Development of Node-as-a-Service Billing System
Running a node is simple. Billing correctly — especially when the unit of consumption isn't a request but node uptime, network type, client version, and the plan user chose three weeks ago — is hard. NaaS billing fails in most young providers not because it's technically difficult, but because the gap between "counting money roughly right" and "counting money precisely and transparently" is several months of engineering work.
Pricing Models: What's Actually Used
Pay-per-request — classic for RPC providers (Alchemy, Infura, QuickNode). Count JSON-RPC calls with weight coefficients by method:
| Method | Compute Units |
|---|---|
eth_blockNumber |
10 |
eth_getBalance |
19 |
eth_call |
26 |
eth_getLogs |
75 |
trace_transaction |
150 |
debug_traceTransaction |
500 |
eth_getLogs with wide block range — attack on node. Without weight coefficients, user can make one request worth thousands of "normal" ones. Alchemy calls this Compute Units, QuickNode — Credits. Different names, same idea.
Time-based (subscription) — dedicated fixed-power node billed monthly. More transparent to user, predictable revenue for provider. Downside: user overpays at low load.
Hybrid — base plan with monthly included volume, overage billing on top. Used by most mature providers.
Billing System Architecture
Metric Collection Layer
Critical path: each RPC request must be logged before response to user — otherwise on crash we lose usage data.

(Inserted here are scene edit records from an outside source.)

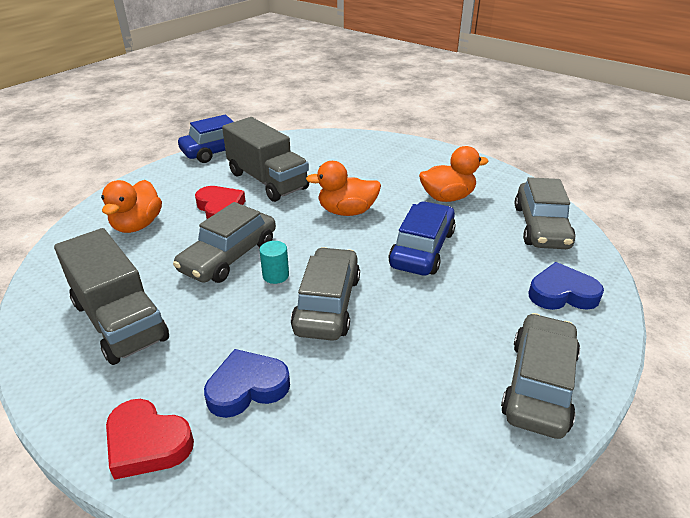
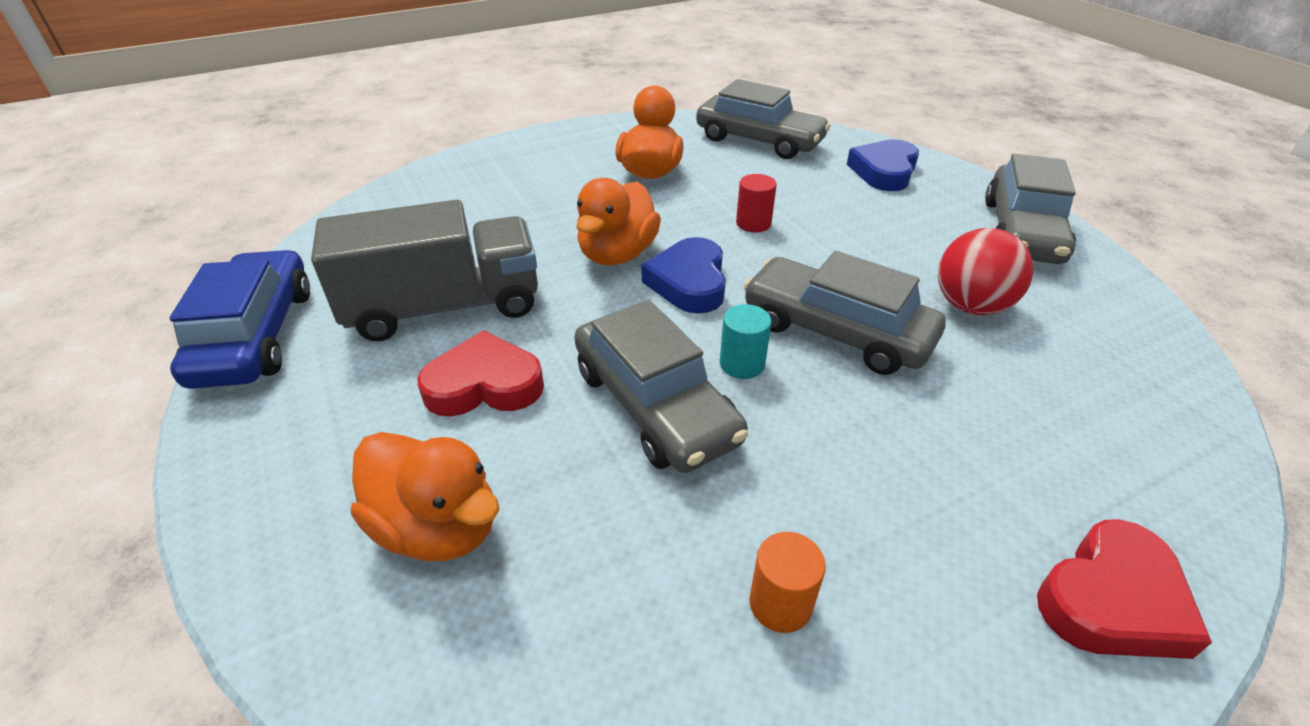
camera: 65 degrees left, 5 degrees up
grey truck [54,228,169,365] -> orange cylinder [749,532,826,633]
blue heart [204,349,290,418] -> blue heart moved to [641,237,726,313]
blue car [389,201,456,275] -> red cylinder [736,174,777,232]
grey car [501,313,580,439] -> grey car turned 120 degrees counterclockwise [985,154,1076,264]
none -> red ball [938,228,1034,315]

Architecture:
Client Request
↓
API Gateway (Nginx / Envoy / Kong)
↓ [access log + request metadata]
Billing Proxy (sidecar) — async write to queue
↓
RPC Node Cluster
↓
Response → Client
Billing proxy writes to Apache Kafka or NATS JetStream — both provide at-least-once delivery. Synchronous database write per request kills latency (adds 100–500ms to each RPC call, unacceptable).

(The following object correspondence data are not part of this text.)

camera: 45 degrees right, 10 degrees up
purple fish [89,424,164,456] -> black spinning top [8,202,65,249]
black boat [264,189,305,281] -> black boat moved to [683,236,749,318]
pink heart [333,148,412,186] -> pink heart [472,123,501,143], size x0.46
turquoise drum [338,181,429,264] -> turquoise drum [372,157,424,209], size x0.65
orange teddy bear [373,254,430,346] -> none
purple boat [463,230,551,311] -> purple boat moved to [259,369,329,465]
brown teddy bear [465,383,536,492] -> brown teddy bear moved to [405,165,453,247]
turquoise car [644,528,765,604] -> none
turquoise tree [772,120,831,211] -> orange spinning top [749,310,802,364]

// Async metric emission — doesn't block request
func (b *BillingMiddleware) RecordUsage(ctx context.Context, event UsageEvent) {
select {
case b.eventChan <- event:
// successfully queued
default:
// buffer full — metric lost, log as sampling loss
b.metrics.IncSamplingLoss()
}
}
Acceptable sampling loss percentage for billing: <0.01%. Losing more means backpressure or node dies under load.
Aggregation and Rating Engine
Raw events from Kafka → rating pipeline → billable records in PostgreSQL.
Rating is applying tariff rules to raw usage. For NaaS:
class RatingEngine:
def rate_event(self, event: UsageEvent, plan: Plan) -> Decimal:
method_weight = self.compute_unit_table.get(
event.method, DEFAULT_WEIGHT
)
# Apply pricing plan
if plan.type == "included_pool":
remaining = plan.included_units - plan.used_units
if remaining > 0:
billable = max(0, method_weight - remaining)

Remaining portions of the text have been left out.